Volume 1, Issue 1, March 2006

JSM Peiris & Wilina Lim

Department of Microbiology, The University of Hong Kong & Virology Division, Public Health Laboratory Services Branch, Centre for Health Protection, Department of Health, Hong Kong SAR 

Avian influenza A subtype H5N1 is endemic in poultry across south-east Asia and continues to cause zoonotic disease in humans. So far, transmission of virus from avian to humans appears very inefficient and sustained transmission from human-to-human has not occurred. However, with the continued opportunity for human exposure over an ever increasing geographic range, it is possible (though not inevitable) that H5N1 virus may acquire the ability to transmit efficiently from human-to-human, leading to a pandemic.

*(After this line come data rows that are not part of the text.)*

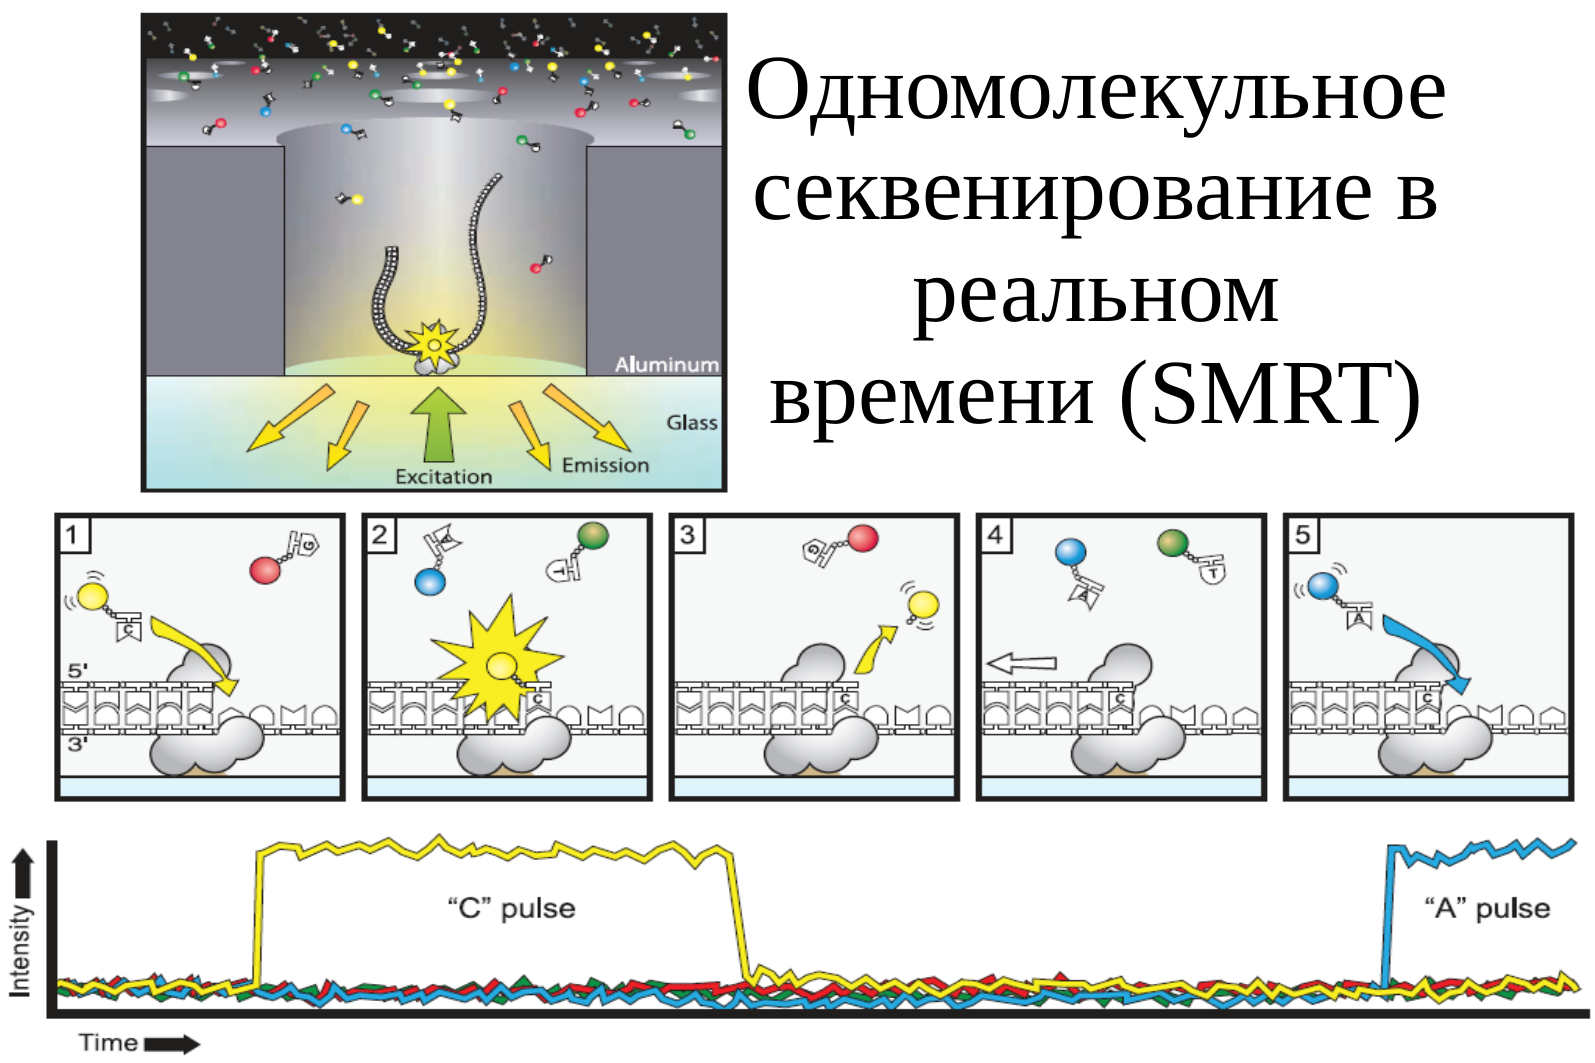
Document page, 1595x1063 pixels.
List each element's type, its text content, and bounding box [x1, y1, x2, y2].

picture [0, 0, 1595, 1059]
title Одномолекульное секвенирование в реальном времени (SMRT) [738, 36, 1456, 443]
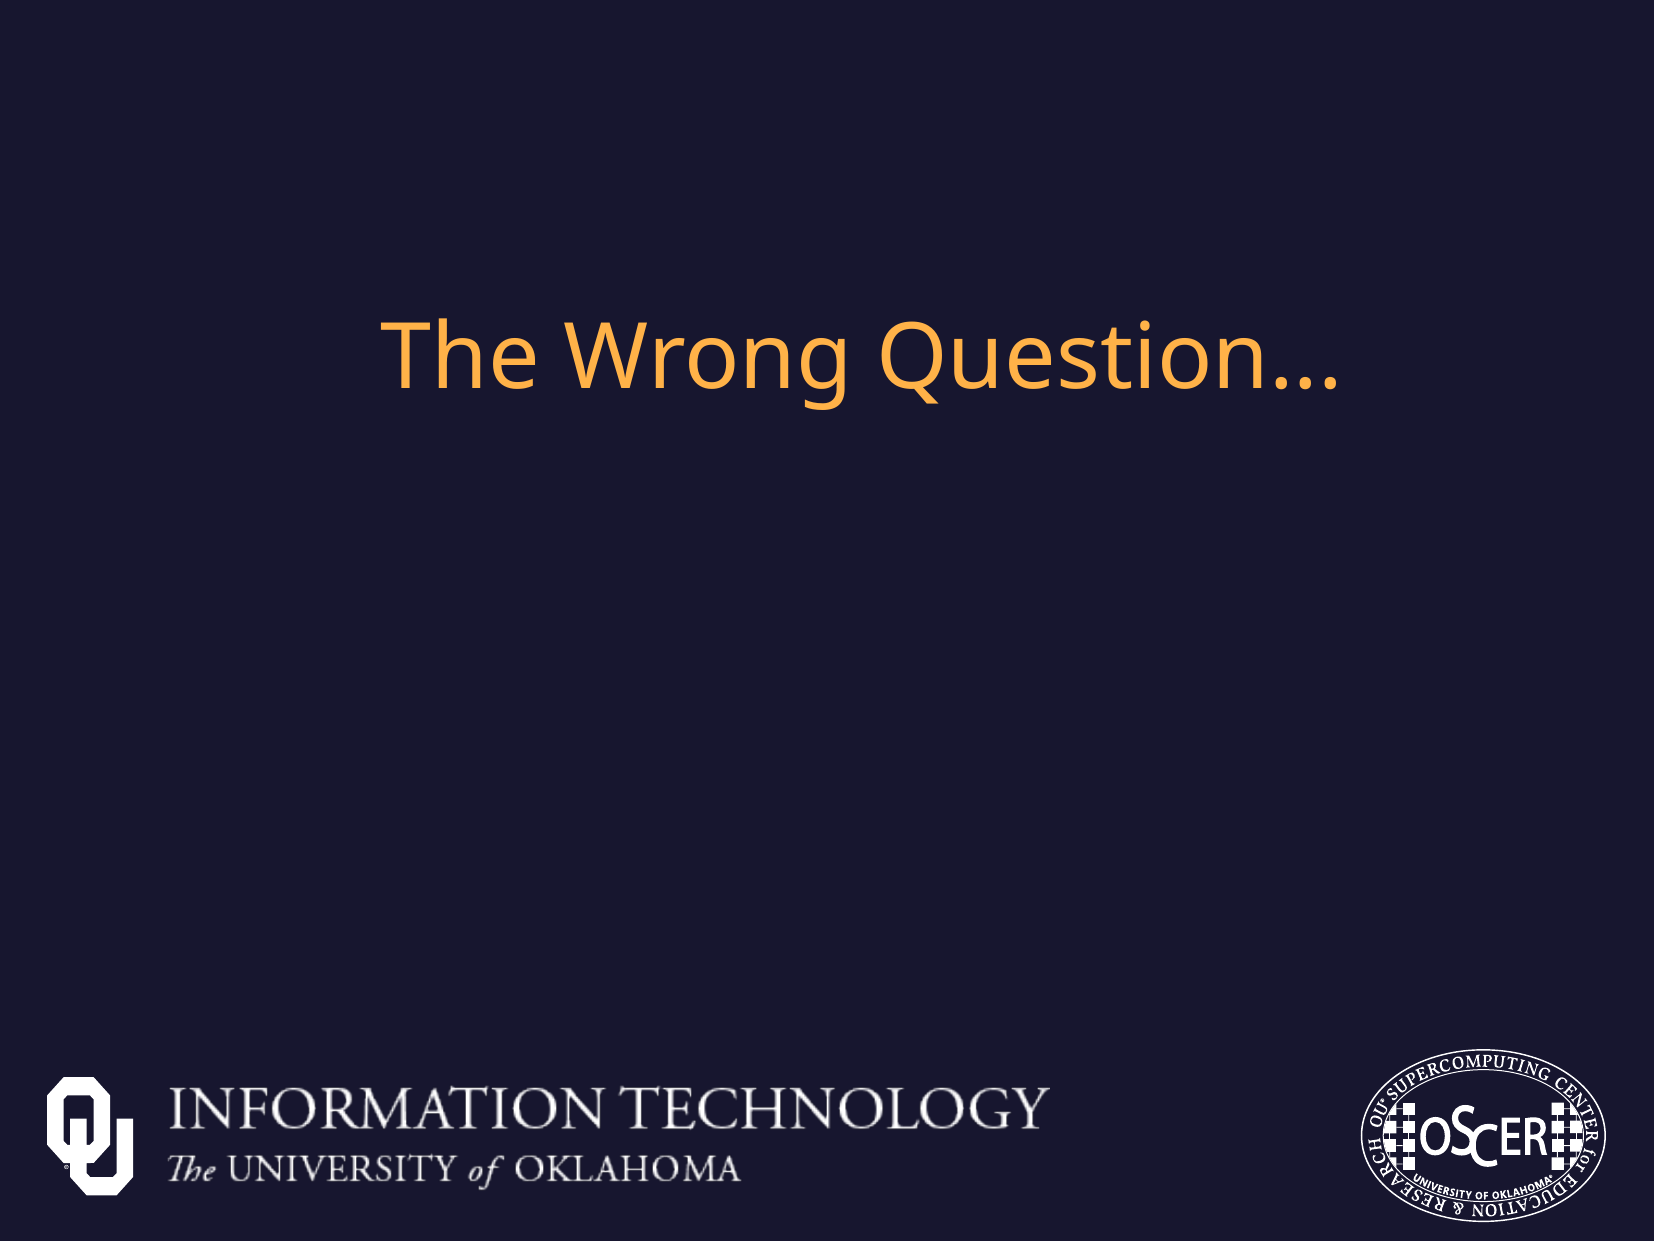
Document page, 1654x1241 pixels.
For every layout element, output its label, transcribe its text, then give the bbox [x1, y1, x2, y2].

Human disease caused by H5N1 influenza virus typically presents either as a rapidly progressing viral pneumonia, often with evidence of marked lymphopenia, leucopenia and mild to moderate liver dysfunction. Some patients also have evidence of diarrhea and other gastro-intestinal manifestations. The disease may progress to acute respiratory distress syndrome (ARDS), multiple organ dysfunction and death (1-5). However, in the individual patient, it is not possible to make a reliable diagnosis of avian influenza H5N1 purely on clinical grounds. Furthermore, some patients may manifest a milder course of the disease presenting merely as a self-limited influenza-like illness. Virological diagnosis is therefore essential.